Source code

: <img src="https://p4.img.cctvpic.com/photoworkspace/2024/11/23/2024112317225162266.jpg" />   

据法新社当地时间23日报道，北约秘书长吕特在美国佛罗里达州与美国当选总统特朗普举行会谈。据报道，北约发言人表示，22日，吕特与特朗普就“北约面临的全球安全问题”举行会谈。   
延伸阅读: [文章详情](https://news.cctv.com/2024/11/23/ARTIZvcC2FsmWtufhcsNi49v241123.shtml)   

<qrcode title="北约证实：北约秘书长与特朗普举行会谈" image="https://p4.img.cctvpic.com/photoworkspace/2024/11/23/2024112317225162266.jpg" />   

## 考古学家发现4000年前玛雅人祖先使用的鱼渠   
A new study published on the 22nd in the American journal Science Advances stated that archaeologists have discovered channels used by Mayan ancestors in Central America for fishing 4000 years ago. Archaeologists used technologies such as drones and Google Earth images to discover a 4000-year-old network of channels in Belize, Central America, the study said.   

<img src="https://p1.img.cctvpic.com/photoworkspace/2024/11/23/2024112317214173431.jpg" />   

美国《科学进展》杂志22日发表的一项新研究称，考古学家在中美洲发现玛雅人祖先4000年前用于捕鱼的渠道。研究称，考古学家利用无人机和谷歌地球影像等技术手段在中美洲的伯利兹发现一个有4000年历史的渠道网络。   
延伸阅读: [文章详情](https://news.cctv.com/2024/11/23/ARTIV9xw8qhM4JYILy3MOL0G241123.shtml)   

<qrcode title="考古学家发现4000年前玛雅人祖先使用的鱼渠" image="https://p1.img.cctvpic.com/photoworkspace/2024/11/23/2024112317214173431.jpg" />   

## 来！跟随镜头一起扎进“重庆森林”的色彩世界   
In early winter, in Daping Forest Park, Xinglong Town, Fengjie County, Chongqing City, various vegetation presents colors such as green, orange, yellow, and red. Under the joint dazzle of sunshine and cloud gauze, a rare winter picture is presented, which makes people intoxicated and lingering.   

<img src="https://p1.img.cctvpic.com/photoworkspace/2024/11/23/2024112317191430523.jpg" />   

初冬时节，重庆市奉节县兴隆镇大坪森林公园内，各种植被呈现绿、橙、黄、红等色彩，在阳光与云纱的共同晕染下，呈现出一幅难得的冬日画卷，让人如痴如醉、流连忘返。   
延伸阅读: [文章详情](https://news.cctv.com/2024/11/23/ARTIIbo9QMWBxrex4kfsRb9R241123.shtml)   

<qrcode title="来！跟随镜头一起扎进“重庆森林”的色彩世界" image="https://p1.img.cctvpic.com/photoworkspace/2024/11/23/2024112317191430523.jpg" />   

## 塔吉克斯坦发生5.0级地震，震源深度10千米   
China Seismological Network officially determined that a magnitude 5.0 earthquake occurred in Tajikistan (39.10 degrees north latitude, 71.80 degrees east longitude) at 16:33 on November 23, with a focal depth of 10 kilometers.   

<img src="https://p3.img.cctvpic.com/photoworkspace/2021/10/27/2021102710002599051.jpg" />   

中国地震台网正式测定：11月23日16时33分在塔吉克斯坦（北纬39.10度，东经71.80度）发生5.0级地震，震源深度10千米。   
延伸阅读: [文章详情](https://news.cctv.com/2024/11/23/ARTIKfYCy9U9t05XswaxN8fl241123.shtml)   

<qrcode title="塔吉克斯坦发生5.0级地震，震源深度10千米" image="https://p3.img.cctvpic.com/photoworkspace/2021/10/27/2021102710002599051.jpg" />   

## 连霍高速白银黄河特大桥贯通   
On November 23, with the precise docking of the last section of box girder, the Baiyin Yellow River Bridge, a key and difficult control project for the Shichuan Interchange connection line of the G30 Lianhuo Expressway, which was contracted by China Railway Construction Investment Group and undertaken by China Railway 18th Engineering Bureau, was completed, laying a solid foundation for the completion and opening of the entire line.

****

● REQUIRED WORK
Every line with "China" in it should be copied from the entries.

● RESPONSE
China Seismological Network officially determined that a magnitude 5.0 earthquake occurred in Tajikistan (39.10 degrees north latitude, 71.80 degrees east longitude) at 16:33 on November 23, with a focal depth of 10 kilometers.   
On November 23, with the precise docking of the last section of box girder, the Baiyin Yellow River Bridge, a key and difficult control project for the Shichuan Interchange connection line of the G30 Lianhuo Expressway, which was contracted by China Railway Construction Investment Group and undertaken by China Railway 18th Engineering Bureau, was completed, laying a solid foundation for the completion and opening of the entire line.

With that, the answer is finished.